* [WHAT YOU ARE ASKED TO DO]:
Extend the bench announcement of the Pacific Operators Offshore v. Valladolid opinion past its final sentence, in the same formal voice.

* [SELECTED EXCERPT]:
Chief Justice John G. Roberts: Justice Thomas has our opinion in case 10-507, Pacific Operators Offshore versus Valladolid.
Justice Clarence Thomas: This case comes to us on a writ of certiorari to the United States Court of Appeals for the Ninth Circuit.
Petitioner operates two oil platforms on the Outer Continental Shelf off the coast of California, one by Valladolid, one of petitioner's employees spent most of his time working on one of these offshore platforms, but he was killed in an accident while working at petitioner's onshore facility.
Valladolid's widow, the respondent here, sought workers' compensation benefits pursuant to the Outer Continental Shelf Lands Act.
The Lands Act extends the workers' compensation coverage provided by another statute, the Longshore and Harbor Workers' Compensation Act to injuries occurring as a result of operations conducted on the Shelf for the purpose of extracting natural resources.
An administrative law judge dismissed the respondent's claim reasoning that the Lands Act did not cover Valladolid's fatal injury because his accident occurred on land rather than on the Shelf.
The Labor Department's Benefit Review Board affirmed.
The Ninth Circuit reversed, concluding that the Lands Act did not incorporate a strict geographic restriction, but rather required a substantial nexus between a worker's injury and his employer's extractive operations on the Shelf.
In an opinion filed with the clerk today, we affirm.
We reject the petitioner's argument that the Lands Act extends Longshore Act coverage only to employees whose injuries occur on the Shelf.
Nothing in the text of the Lands Act supports such a restriction.
The statute has only two requirements, the employer's extractive operations must be conducted on the Shelf and the employee's injury must occur as a result of those operations.

Stored data entries
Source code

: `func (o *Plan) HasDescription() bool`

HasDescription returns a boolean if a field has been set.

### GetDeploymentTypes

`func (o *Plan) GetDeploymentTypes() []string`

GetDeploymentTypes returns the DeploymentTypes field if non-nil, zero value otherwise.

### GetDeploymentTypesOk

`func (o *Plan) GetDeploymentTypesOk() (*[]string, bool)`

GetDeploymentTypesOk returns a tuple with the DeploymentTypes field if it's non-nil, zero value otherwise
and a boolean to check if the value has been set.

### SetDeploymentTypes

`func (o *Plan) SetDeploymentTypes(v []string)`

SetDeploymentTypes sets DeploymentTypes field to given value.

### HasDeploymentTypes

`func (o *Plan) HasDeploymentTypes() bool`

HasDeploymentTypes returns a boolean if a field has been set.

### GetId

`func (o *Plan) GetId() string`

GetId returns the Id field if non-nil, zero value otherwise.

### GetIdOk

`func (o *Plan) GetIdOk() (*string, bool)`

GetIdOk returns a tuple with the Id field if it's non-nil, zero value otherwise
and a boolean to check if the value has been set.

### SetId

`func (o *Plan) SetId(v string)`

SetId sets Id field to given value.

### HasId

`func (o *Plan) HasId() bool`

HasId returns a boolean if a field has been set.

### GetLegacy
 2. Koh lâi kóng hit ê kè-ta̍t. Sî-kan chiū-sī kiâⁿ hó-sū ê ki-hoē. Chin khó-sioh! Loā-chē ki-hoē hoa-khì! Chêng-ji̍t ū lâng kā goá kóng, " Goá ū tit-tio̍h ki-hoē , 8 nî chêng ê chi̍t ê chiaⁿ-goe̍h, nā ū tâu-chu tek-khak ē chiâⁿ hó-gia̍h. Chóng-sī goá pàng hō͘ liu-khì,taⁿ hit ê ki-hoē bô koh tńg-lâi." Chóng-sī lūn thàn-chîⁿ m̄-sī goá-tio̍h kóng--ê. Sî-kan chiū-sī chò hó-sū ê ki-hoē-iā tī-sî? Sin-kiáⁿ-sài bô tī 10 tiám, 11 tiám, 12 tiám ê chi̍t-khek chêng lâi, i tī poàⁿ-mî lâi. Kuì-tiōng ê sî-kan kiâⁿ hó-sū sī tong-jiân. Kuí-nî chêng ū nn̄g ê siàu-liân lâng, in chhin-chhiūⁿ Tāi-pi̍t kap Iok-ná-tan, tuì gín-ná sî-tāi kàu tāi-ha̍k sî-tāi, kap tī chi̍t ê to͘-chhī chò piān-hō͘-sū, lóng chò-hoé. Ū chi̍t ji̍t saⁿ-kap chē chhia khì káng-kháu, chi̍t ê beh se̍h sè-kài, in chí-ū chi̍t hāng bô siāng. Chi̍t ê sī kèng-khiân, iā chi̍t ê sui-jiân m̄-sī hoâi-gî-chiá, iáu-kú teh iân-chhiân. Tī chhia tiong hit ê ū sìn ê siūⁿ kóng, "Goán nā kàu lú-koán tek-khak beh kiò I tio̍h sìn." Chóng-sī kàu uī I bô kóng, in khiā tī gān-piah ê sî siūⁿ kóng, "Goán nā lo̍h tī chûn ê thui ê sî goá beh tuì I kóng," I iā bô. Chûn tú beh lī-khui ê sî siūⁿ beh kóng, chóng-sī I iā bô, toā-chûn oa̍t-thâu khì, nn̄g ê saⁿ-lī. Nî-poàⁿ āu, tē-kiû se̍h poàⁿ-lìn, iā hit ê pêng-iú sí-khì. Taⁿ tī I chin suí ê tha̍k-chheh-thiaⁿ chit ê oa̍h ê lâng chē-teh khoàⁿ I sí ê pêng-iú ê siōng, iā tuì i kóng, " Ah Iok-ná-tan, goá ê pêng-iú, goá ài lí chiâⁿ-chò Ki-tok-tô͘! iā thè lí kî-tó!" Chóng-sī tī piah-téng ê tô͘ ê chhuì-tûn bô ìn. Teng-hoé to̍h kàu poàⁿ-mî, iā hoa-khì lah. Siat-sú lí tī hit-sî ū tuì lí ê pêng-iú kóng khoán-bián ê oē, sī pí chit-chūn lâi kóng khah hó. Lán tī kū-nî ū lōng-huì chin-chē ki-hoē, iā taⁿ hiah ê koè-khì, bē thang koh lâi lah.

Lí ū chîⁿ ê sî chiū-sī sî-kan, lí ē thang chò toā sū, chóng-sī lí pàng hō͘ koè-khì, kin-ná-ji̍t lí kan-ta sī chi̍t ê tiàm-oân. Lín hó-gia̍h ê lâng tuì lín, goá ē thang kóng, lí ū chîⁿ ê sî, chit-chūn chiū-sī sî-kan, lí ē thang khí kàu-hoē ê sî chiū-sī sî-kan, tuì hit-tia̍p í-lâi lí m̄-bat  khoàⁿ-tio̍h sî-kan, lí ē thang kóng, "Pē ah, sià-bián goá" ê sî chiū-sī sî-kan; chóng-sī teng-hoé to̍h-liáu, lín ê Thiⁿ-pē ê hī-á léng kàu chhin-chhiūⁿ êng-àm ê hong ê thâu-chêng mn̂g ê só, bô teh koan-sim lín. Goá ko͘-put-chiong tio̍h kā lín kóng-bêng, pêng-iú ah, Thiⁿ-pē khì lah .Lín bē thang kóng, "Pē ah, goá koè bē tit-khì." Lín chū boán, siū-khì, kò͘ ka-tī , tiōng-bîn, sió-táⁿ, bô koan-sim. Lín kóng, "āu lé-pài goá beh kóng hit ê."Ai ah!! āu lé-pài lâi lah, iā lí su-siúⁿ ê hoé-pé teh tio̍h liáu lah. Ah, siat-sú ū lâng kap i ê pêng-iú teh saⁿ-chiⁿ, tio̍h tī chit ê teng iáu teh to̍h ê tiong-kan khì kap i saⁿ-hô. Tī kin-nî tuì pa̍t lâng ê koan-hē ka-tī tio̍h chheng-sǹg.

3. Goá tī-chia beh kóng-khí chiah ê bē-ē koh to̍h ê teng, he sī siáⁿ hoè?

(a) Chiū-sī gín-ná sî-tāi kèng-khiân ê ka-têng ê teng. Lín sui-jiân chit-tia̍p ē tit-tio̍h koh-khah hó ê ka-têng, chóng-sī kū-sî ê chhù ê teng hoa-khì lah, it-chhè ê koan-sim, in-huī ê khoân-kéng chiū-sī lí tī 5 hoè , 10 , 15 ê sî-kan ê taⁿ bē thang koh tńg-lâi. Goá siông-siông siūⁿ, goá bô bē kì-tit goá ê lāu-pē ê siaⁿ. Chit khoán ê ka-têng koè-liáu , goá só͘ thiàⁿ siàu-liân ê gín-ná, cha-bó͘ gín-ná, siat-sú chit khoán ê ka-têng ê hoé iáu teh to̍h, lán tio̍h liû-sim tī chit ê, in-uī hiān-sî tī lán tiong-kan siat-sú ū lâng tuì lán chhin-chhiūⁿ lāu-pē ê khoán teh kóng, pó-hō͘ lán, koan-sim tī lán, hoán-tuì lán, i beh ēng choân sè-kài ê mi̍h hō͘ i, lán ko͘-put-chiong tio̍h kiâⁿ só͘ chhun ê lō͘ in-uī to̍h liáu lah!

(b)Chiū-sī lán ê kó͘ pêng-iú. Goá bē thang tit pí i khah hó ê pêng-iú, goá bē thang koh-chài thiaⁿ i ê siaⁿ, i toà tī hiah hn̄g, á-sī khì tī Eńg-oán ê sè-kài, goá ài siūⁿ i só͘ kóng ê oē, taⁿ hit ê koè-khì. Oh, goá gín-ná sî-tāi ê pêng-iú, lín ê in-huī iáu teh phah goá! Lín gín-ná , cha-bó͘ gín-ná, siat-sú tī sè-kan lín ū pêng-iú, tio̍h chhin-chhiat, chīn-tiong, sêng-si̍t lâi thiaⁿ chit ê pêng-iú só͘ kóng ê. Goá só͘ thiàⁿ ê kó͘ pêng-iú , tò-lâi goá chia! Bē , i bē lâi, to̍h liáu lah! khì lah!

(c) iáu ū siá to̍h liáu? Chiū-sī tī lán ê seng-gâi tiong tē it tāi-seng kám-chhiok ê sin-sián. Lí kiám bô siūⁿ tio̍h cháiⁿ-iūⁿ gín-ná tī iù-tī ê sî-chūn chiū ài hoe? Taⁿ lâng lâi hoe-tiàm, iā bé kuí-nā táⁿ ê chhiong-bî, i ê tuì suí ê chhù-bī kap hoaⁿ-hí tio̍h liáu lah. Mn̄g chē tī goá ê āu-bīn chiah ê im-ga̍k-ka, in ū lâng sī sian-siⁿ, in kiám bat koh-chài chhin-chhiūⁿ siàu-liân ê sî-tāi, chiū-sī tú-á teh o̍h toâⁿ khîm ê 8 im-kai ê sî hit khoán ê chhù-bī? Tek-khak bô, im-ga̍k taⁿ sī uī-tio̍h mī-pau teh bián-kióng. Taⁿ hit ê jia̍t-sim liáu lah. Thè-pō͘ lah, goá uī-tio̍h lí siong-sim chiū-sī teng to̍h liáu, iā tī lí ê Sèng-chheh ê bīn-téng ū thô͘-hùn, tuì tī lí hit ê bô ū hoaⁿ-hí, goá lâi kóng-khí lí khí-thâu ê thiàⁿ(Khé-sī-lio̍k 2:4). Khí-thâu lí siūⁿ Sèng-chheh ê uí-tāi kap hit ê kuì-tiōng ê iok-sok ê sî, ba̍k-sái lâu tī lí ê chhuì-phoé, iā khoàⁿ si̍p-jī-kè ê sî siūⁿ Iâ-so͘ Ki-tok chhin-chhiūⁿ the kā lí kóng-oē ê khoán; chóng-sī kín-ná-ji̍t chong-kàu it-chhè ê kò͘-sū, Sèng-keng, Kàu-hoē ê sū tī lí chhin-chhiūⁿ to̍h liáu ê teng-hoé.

* [REPLY]:
Had Congress intended to limit the scope of Lands Act coverage solely to injuries that occur on the Shelf then Congress could have easily done so as demonstrated by the explicit geographic restrictions that appear in other subsections of the Act.
We are also unpersuaded by petitioner's alternative argument which requires a nonintuitive reading of the Lands Act in light of other unrelated provisions in the Longshore Act.
We find it unlikely that Congress intended to restrict the scope of -- of the Lands Act Workers' Compensation scheme through the convoluted combination of two separate legislative Acts.
Instead, we conclude that the substantial nexus test faithfully interprets the text of the Lands Act.
We understand that test to require an injured employee to establish a significant causal link between his injury and his employer's extractive operations on the Shelf in order to be eligible for workers' compensation benefits under the Lands Act.
Whether an injured employee qualifies for Lands Act coverage will depend on the specific circumstances of his case.
It was thus proper for the Ninth Circuit to remand this case for the Benefits Review Board to apply the substantial nexus test to the circumstances presented in this case.
Justice Scalia has filed an opinion concurring in part and concurring in the judgment in which Justice Alito joins.